The Component View is usually the driver of a study when the focus is to better understand the
capabilities and requirements of a particular component. Take for example a 3745 FEP.
Determining the processing requirements may be the initial emphasis that signals the need for
more capacity. However, when it is necessary to place an order, the internal component
configuration will also need to be determined. This is a network design function which relies on
estimated traffic loads from/to the FEP as input. Thus, the Component View will seek estimated
loads from/to the component as documented on form XXXCP08 and discussed in both Sections 2
and 3.

Like the other views, collection and analysis techniques are similar for the Component View.

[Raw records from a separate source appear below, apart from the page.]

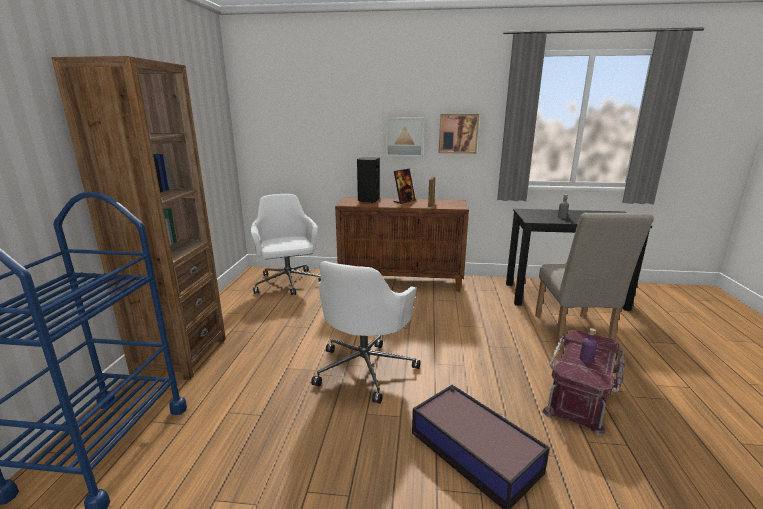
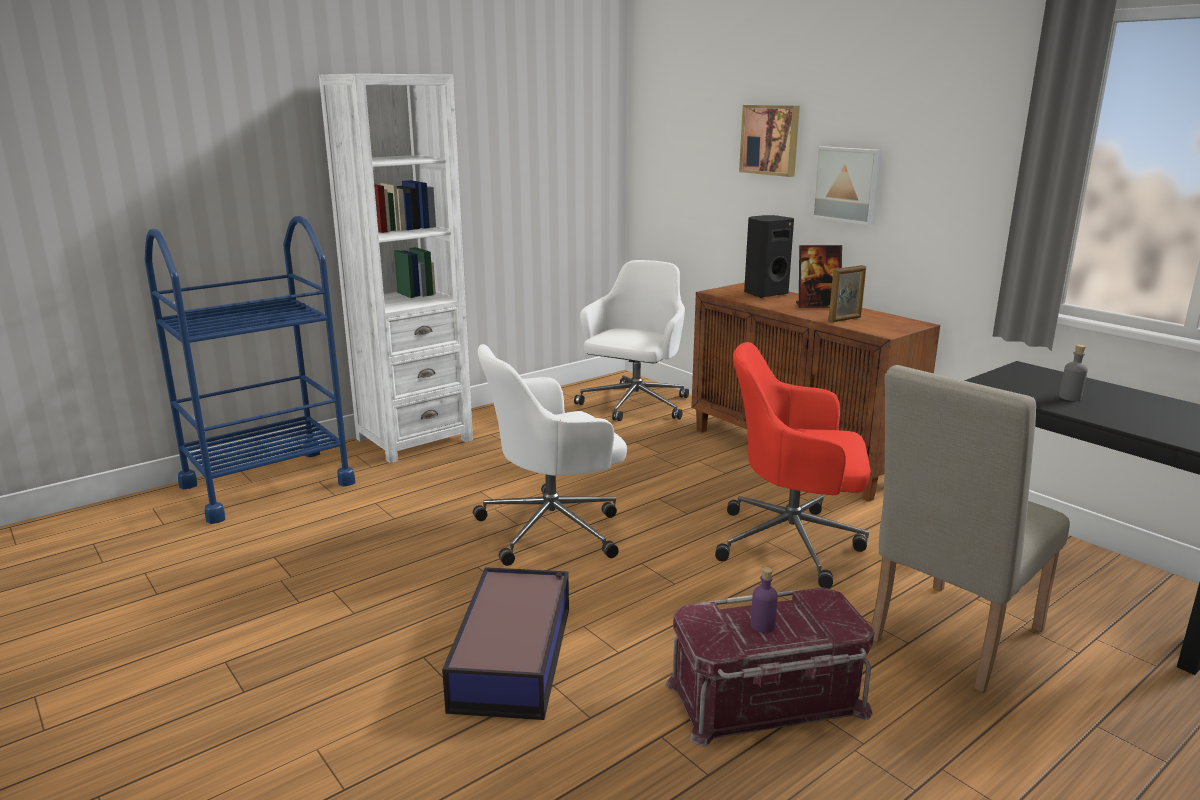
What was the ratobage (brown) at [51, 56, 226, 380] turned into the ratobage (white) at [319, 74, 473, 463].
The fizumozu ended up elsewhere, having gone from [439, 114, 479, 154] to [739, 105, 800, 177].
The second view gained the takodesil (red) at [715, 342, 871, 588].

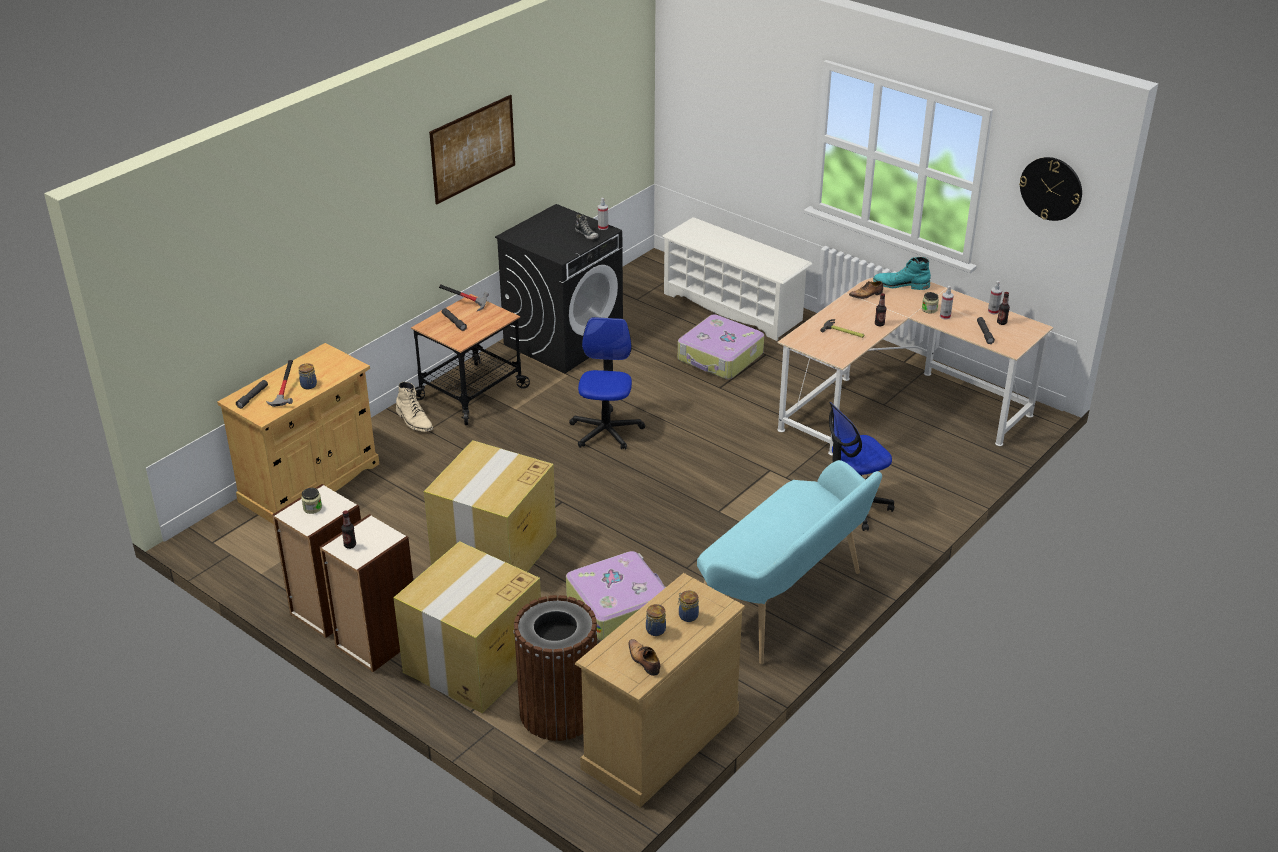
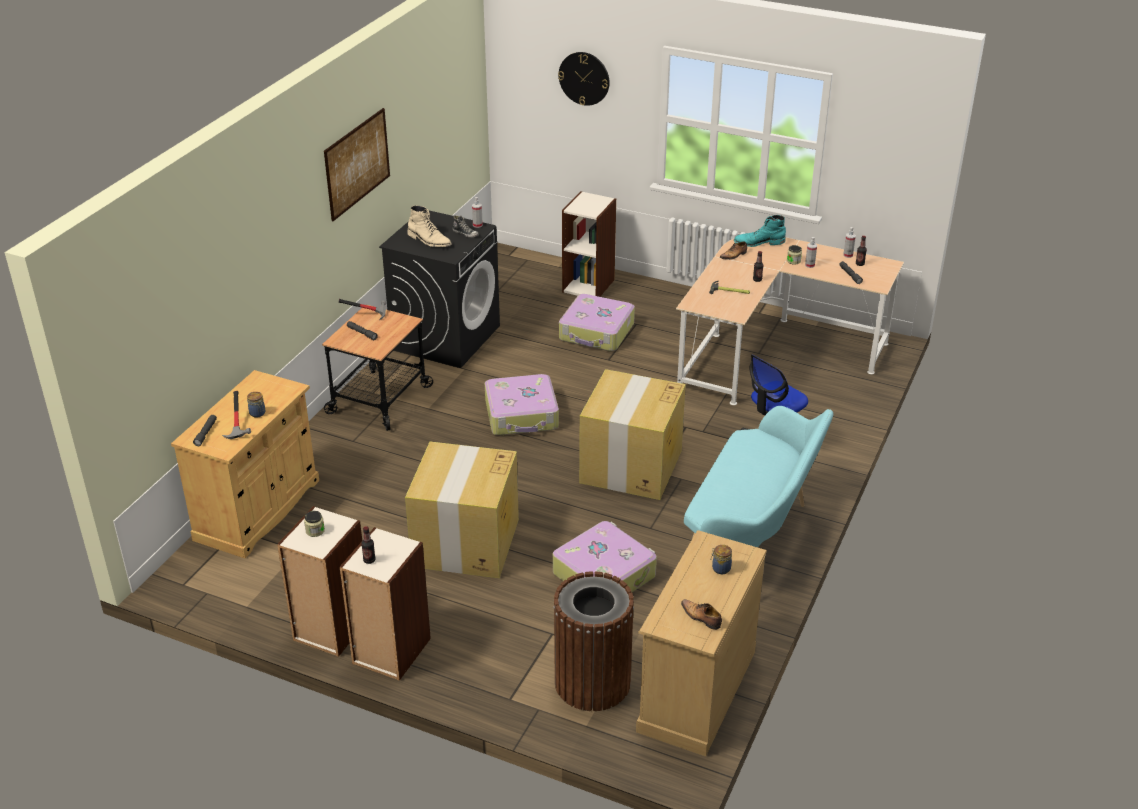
The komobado ended up elsewhere, having gone from [394, 541, 541, 713] to [579, 369, 686, 500].
The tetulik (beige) ended up elsewhere, having gone from [396, 382, 433, 432] to [407, 205, 452, 247].
Where the takodesil stood at [569, 317, 645, 449], the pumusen came to stand at [485, 374, 559, 435].
The second view lost the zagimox at [646, 604, 666, 636].
Where the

Techniques to understand current and historical usage of the component and correlation of usage
to business drivers is of prime importance. However, the forecasting techniques become more
tool-driven. The selection of spreadsheet methods, analytical and queuing methods, or simulation
will be necessary to more accurately design the individual component configuration or an
overall topology. the tools to model the internal component requirements for a particular
component should be available. Thus, the inputs of the tools must be captured by the capacity
methodology.

Note: The intent of this methodology is to provide general procedures and metrics to allow the
capacity planner to perform capacity planning activities. It may have to be modified if more
specific tool content is desired.

Tools for modeling overall component configurations, or entire topologies, are still not perfect.

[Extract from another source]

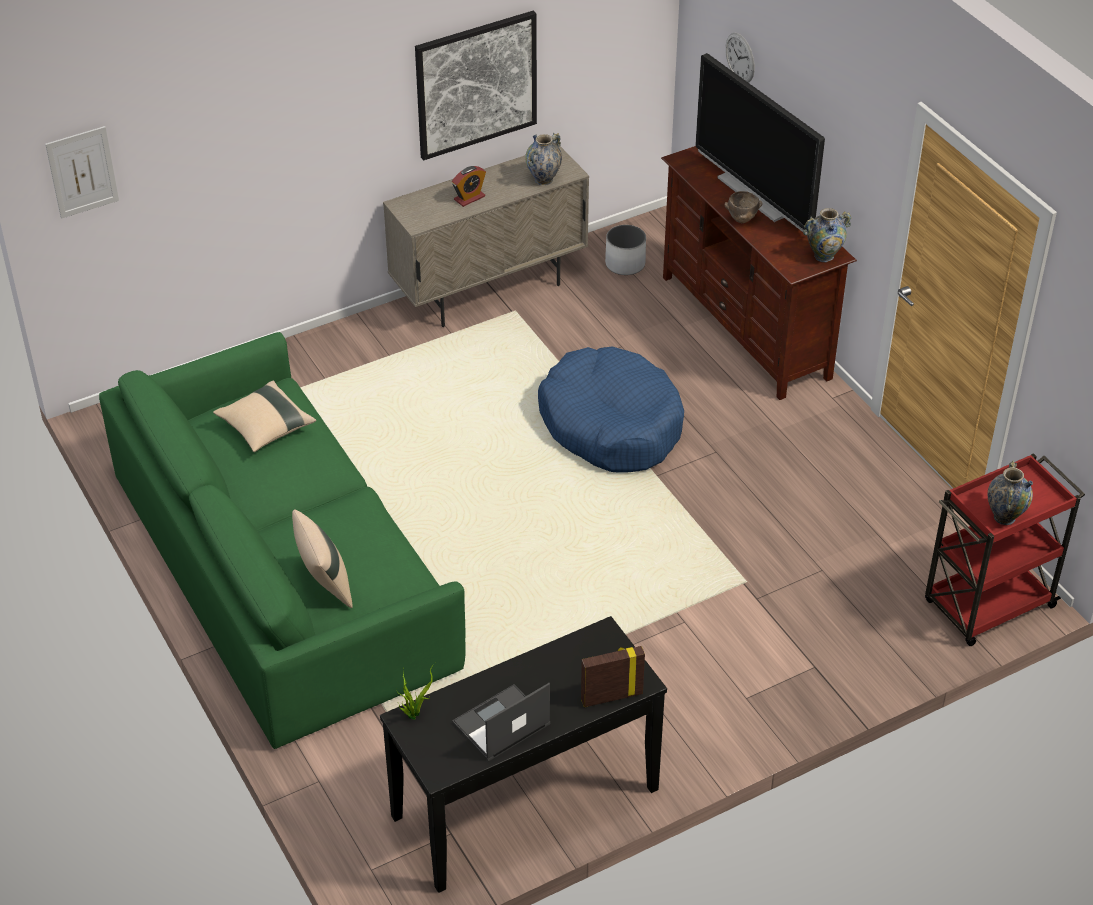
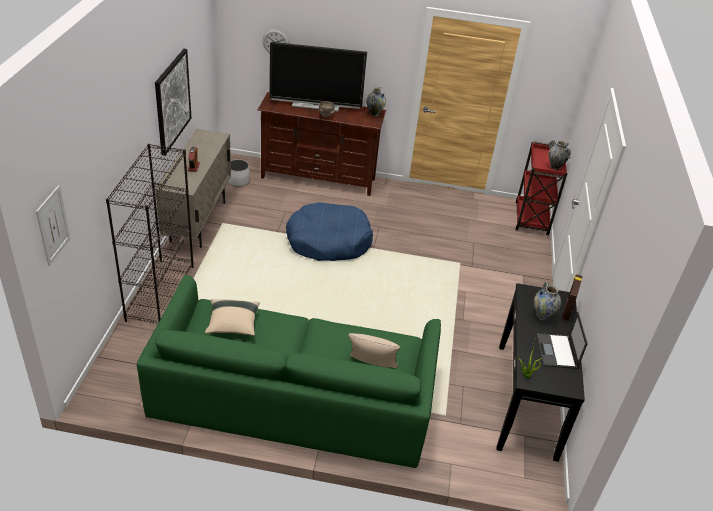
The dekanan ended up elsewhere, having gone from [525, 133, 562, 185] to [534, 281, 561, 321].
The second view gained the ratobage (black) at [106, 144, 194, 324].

Good tools do exist, such as some simulation services provided by some vendors, but even these
ignore the importance of accurately projecting traffic demands from a Business Model. This
methodology helps the capacity planner and network designer better understand the requirements
for providing better information to simulators and for selecting overall modeling tools. The
Topology View study, introduced in Section 6.8.3 as a fourth view and for network designers
only, is beyond the scope of this version of the methodology. However, its importance in overall
network design to provide alternative configurations for consideration is essential. The Capacity
Management methodology documents the interfaces (see Section 1 and the Management Guide)
and provides the Network Design process with the necessary inputs.